● To do: Exclude all pictures, then copy each of the records exactly as written.
======== Information given ========
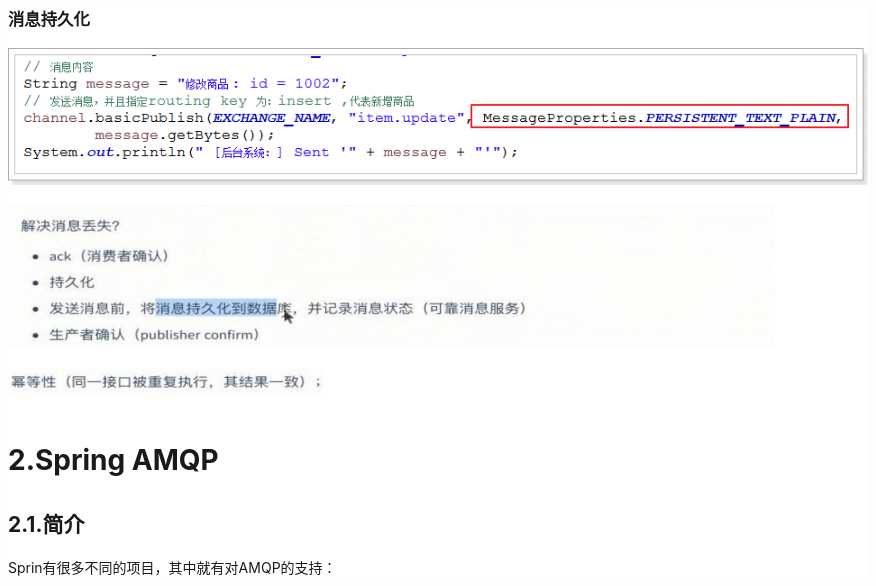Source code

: ### 消息持久化

![1527088984029](assets/1527088984029.png)



![1557390728561](assets/1557390728561.png)

  ![1557414052157](assets/1557414052157.png)





# 2.Spring AMQP

## 2.1.简介

Sprin有很多不同的项目，其中就有对AMQP的支持：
========
● Result:
Source code

: ### 消息持久化

![1527088984029](assets/1527088984029.png)



![1557390728561](assets/1557390728561.png)

  ![1557414052157](assets/1557414052157.png)





# 2.Spring AMQP

## 2.1.简介

Sprin有很多不同的项目，其中就有对AMQP的支持：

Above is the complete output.